**Recorded data**
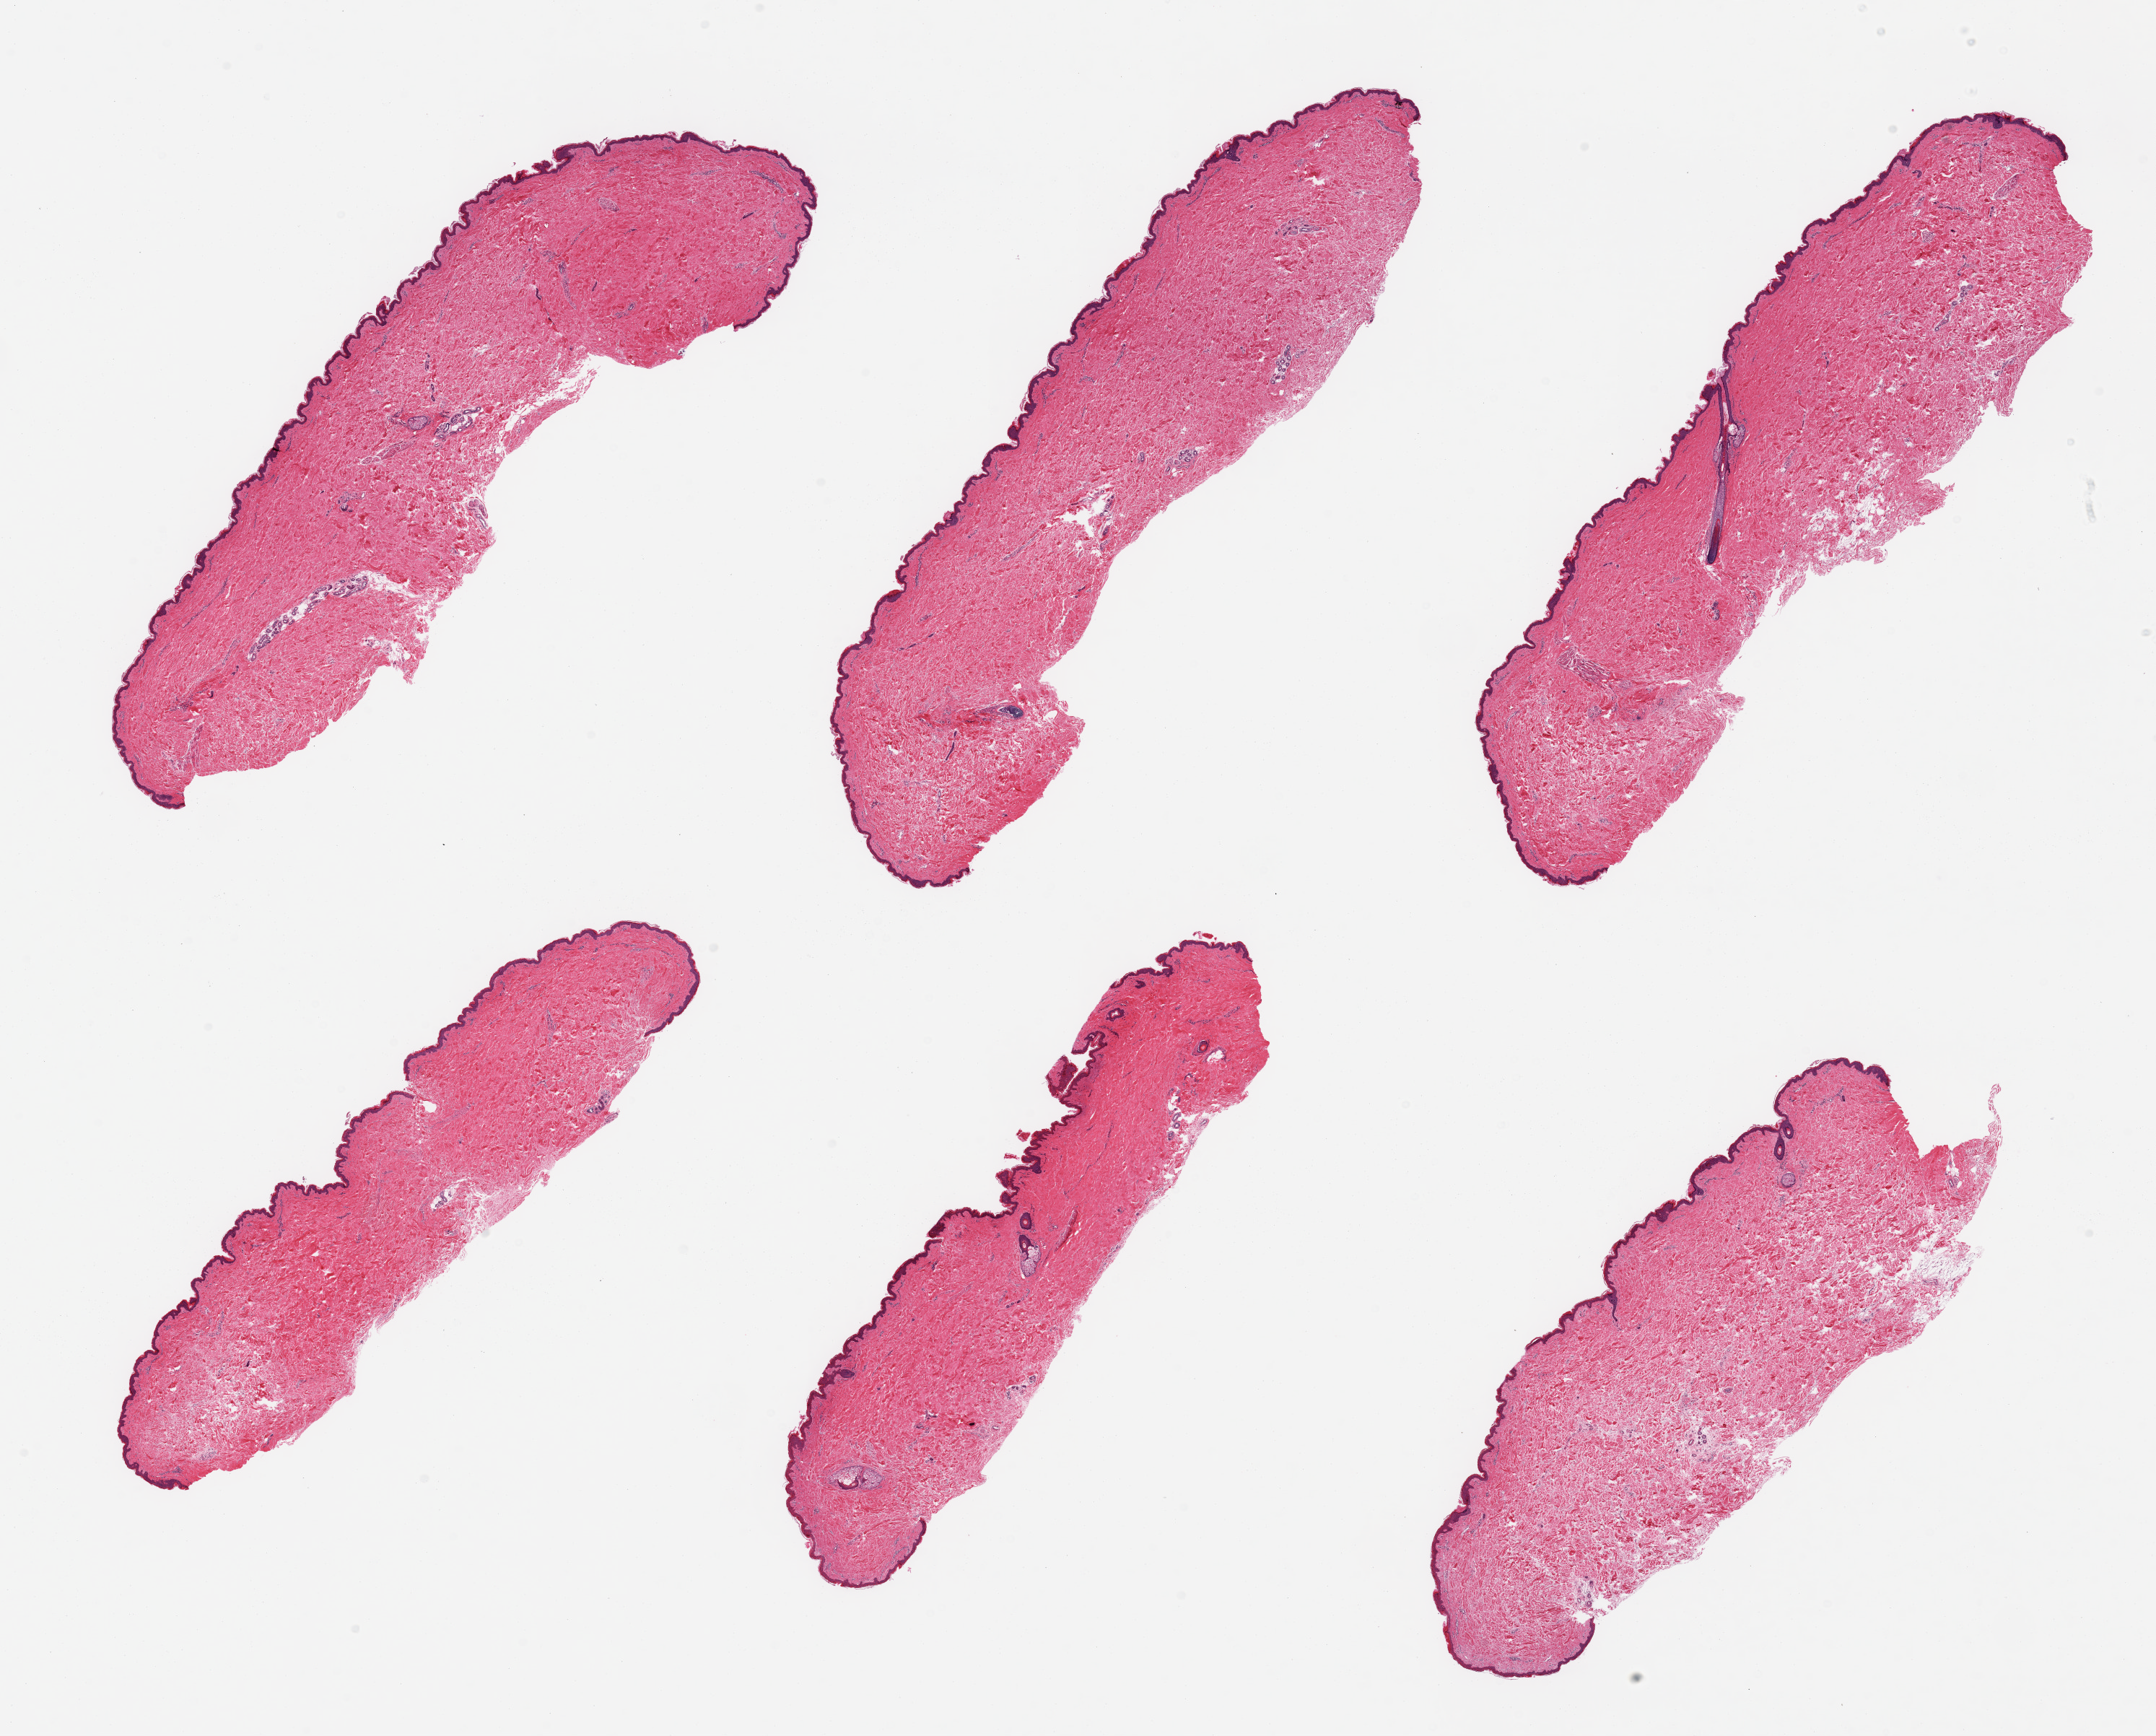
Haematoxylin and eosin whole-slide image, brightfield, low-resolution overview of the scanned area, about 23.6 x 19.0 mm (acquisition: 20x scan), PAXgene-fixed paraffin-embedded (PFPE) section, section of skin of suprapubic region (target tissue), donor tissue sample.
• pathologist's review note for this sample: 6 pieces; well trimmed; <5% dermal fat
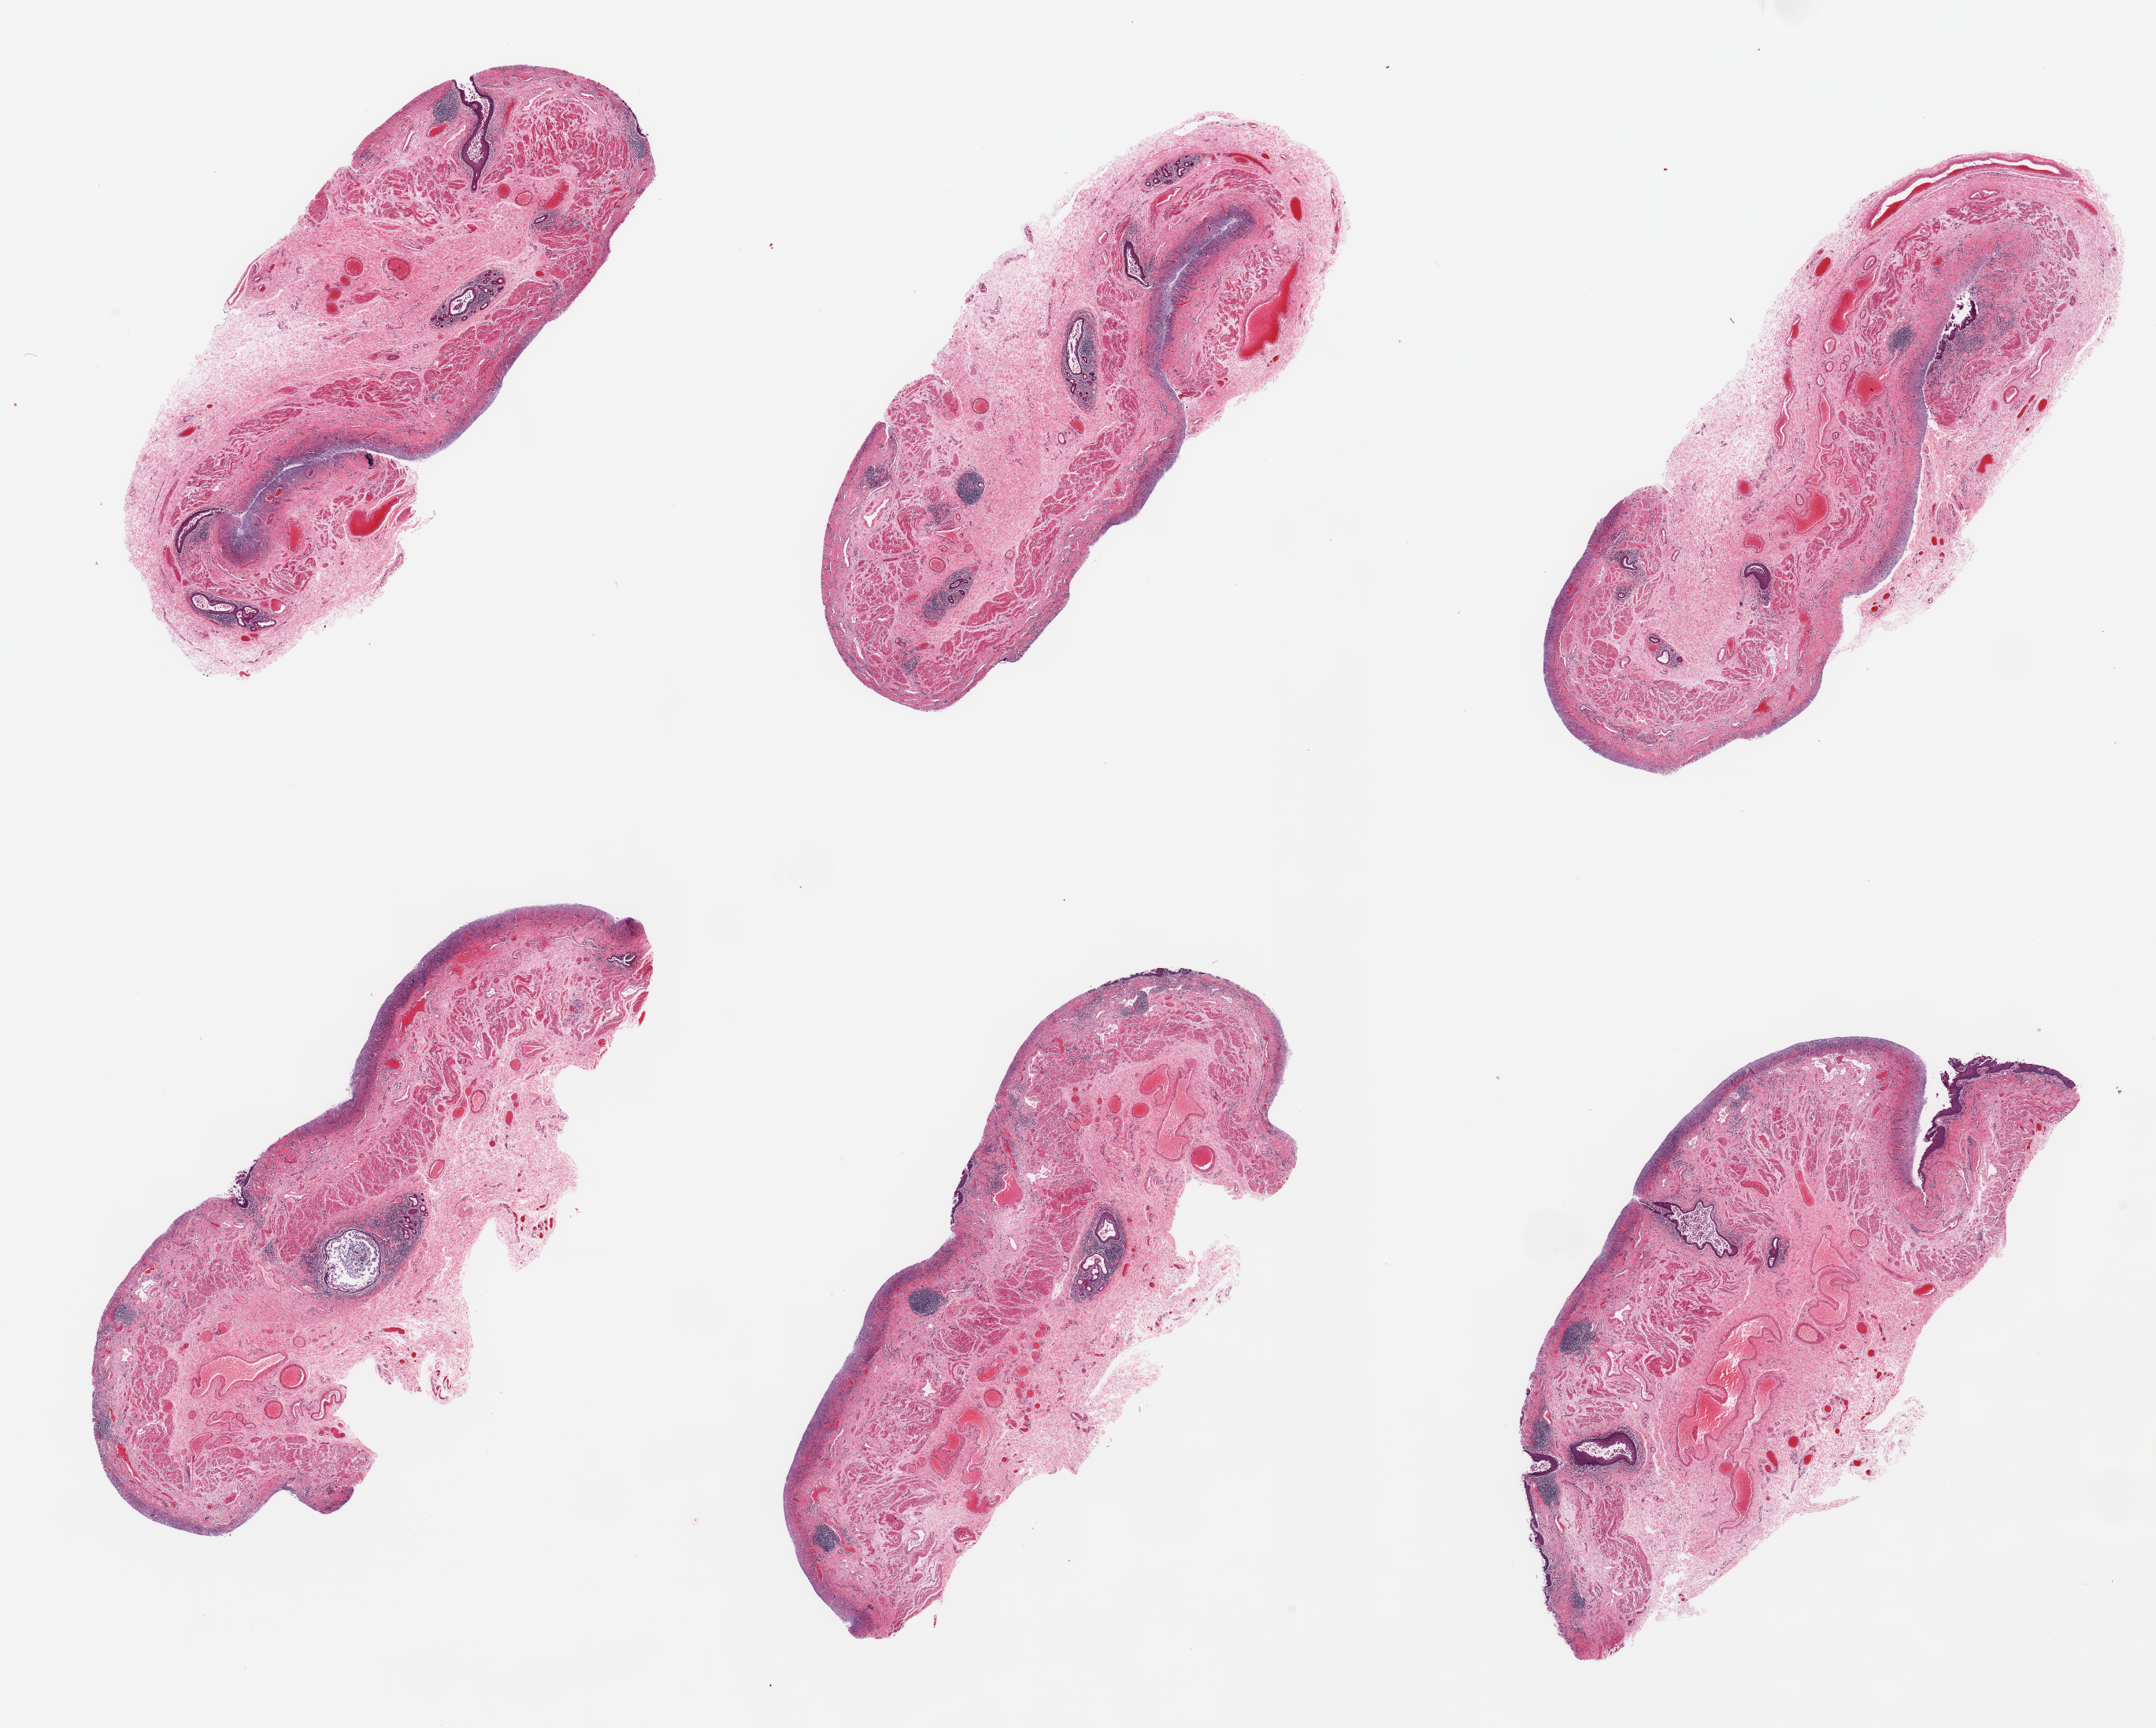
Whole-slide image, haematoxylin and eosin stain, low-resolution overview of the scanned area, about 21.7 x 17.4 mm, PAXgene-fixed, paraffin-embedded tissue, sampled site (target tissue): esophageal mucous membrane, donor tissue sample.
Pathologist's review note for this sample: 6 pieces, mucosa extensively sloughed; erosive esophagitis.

**Assigned task**
Leave the pictures out and return the rest of the listing exactly.

**Answer box**
Haematoxylin and eosin whole-slide image, brightfield, low-resolution overview of the scanned area, about 23.6 x 19.0 mm (acquisition: 20x scan), PAXgene-fixed paraffin-embedded (PFPE) section, section of skin of suprapubic region (target tissue), donor tissue sample.
• pathologist's review note for this sample: 6 pieces; well trimmed; <5% dermal fat
Whole-slide image, haematoxylin and eosin stain, low-resolution overview of the scanned area, about 21.7 x 17.4 mm, PAXgene-fixed, paraffin-embedded tissue, sampled site (target tissue): esophageal mucous membrane, donor tissue sample.
Pathologist's review note for this sample: 6 pieces, mucosa extensively sloughed; erosive esophagitis.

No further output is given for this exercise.